■ **Exercise materials**
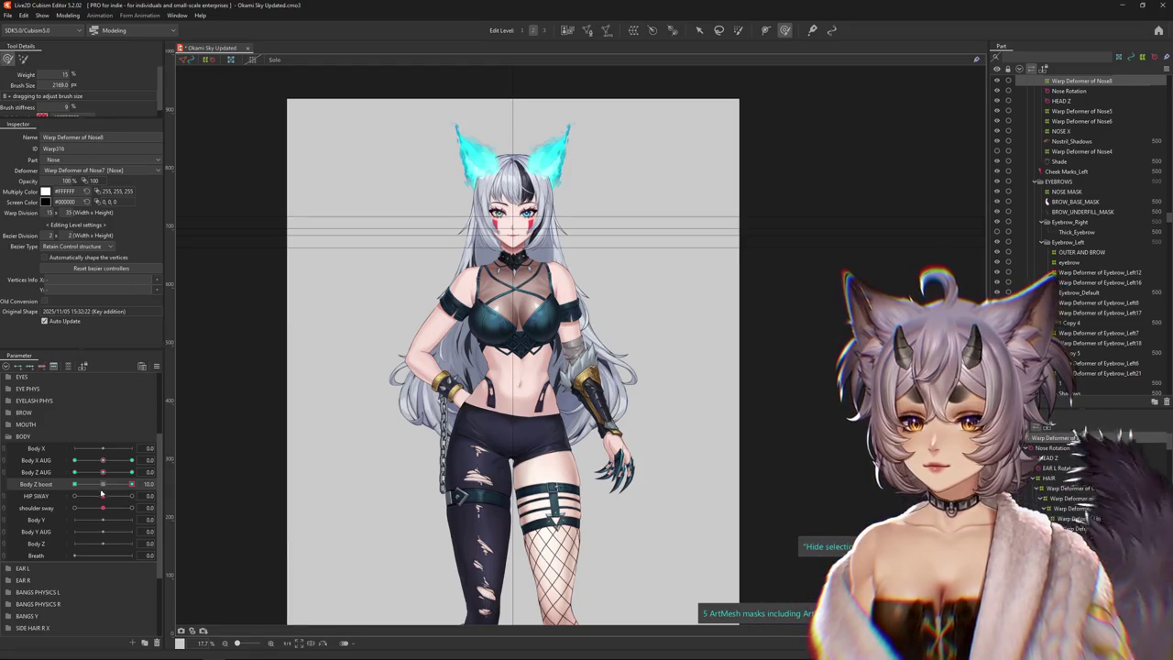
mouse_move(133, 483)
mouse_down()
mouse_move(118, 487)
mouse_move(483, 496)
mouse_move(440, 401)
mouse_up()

■ **Exercise**
Transcribe all the records above word for word, without their images.

■ **Answer below**
mouse_move(133, 483)
mouse_down()
mouse_move(118, 487)
mouse_move(483, 496)
mouse_move(440, 401)
mouse_up()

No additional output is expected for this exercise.